• _Task to carry out_
Report each line in the data below that contains the string "inHg", copying every such line in full.

• _Dataset_
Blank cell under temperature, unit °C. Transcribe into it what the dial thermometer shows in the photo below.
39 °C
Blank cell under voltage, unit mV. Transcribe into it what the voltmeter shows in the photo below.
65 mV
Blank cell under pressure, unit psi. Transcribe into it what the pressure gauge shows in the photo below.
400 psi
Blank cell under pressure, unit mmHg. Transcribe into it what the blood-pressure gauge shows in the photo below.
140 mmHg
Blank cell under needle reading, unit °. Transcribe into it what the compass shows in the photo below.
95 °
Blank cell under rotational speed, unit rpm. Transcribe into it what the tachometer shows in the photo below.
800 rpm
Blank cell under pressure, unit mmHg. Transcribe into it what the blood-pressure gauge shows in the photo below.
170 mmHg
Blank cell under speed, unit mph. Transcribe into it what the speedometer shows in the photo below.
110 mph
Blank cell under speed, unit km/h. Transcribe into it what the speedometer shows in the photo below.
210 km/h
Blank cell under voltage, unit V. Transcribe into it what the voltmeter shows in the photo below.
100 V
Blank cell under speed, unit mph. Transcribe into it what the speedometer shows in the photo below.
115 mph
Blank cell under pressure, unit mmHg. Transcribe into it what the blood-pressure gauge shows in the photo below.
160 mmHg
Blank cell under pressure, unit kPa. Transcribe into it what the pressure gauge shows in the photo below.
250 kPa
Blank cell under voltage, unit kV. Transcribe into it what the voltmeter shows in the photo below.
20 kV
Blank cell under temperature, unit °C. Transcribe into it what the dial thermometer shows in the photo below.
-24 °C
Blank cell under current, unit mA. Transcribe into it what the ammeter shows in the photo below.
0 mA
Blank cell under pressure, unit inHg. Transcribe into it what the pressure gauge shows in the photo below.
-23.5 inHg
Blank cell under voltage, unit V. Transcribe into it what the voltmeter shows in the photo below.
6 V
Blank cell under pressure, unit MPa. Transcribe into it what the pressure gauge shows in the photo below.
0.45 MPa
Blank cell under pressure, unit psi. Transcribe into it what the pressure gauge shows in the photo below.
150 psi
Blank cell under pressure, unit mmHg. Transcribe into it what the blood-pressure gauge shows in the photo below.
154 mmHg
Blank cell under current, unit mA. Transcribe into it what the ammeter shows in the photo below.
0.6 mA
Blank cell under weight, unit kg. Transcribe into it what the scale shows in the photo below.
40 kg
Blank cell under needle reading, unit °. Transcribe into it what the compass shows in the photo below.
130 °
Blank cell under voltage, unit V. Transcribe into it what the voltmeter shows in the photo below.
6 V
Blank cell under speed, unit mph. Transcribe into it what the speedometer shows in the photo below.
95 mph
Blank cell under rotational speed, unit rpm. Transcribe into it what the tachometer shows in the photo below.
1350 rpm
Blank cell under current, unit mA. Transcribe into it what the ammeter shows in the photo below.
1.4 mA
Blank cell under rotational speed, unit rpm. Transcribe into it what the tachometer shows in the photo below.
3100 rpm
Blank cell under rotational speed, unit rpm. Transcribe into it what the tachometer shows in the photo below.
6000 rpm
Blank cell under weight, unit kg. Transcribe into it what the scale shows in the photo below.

• _Task response_
Blank cell under pressure, unit inHg. Transcribe into it what the pressure gauge shows in the photo below.
-23.5 inHg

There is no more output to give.